Using a correspondent bank, Custodia asserted, is costlier and introduces counterparty credit risk and settlement risk.
Working with a correspondent bank also eliminates the competitive benefit of gaining a SPDI charter, “thus benefiting existing and entrenched competitors and ignoring Wyoming’s sovereignty as a state that has clear statutory authority to charter depository institutions,” the complaint alleges.
Caitlin Long, a former managing director at Morgan Stanley, founded Custodia under the name Avanti Financial Group in 2020. The bank was among the first to be granted an SPDI charter under Wyoming’s crypto-friendly law, passed in 2019.
“Through this lawsuit, Custodia seeks to ensure that its Federal Reserve master account application receives the fair dealing and due process guaranteed to it by both federal statute and the U.S. Constitution,” Nathan Miller, a spokesperson for Custodia Bank, told Banking Dive in an email. “Custodia has satisfied every rule applicable to it, and has gone beyond by applying to become a Fed member bank.”
Custodia said the Kansas City Fed received Custodia’s business plan in May 2020, months before the bank submitted its master account application. The reserve bank confirmed Custodia’s master account application is complete, according to the suit.
Custodia said it was informed in early 2021 by a representative of the Kansas City Fed that there were “no showstoppers” with the bank’s application.
The bank said the Kansas City Fed’s consideration and impending approval of its application was derailed when, in spring 2021, the Federal Reserve took control over the decision-making process.
“The result is that Defendants have failed to meaningfully consider — let alone decide — Custodia’s long-pending application,” the bank said in its complaint.
The continued delay prevents newcomers from introducing innovation and competition in the financial services marketplace and “benefits the established financial institutions whose interests are represented on the Board of Directors of the Kansas City Fed,” according to the complaint.
Should Custodia secure a master account with the Fed, it would be the first digital asset bank in the country to do so, according to CoinTelegraph.
Fed master accounts took center stage this year during Sarah Bloom Raskin’s February nomination hearing to serve as the central bank’s vice chair for supervision.
Sen. Cynthia Lummis, R-WY, appeared to accuse Raskin, during the hearing, of using her standing as a former Fed governor to help the fintech Reserve Trust — where she served on the board of directors — gain a master account with the central bank.

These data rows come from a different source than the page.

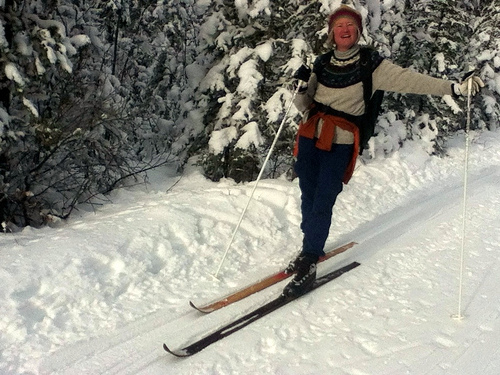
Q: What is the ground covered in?
A: Snow.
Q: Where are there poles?
A: Woman's hands.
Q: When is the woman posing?
A: Cold sunny day.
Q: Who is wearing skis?
A: Woman posing.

The Kansas City Fed denied Reserve Trust’s first application for a master account in June 2017, a month after Raskin joined the board of the Colorado-based startup.
Lummis said Raskin called the Kansas City Fed in August 2017 about the denied application. Reserve Trust was granted a Fed master account in 2018, the senator said.
The Fed in March proposed a tiered approach with regard to requests for access to master accounts and payment services. Institutions with federal deposit insurance would receive a “more streamlined level of review, those without insurance that are supervised by a federal banking agency would undergo an intermediate level of review, and those without insurance and not supervised by a federal bank regulatory agency would be subject to a stricter level,” the central bank said.
The following month, six banking trade groups called on the Fed, in a letter, to provide more clarity over the way it grants master accounts to nontraditional companies.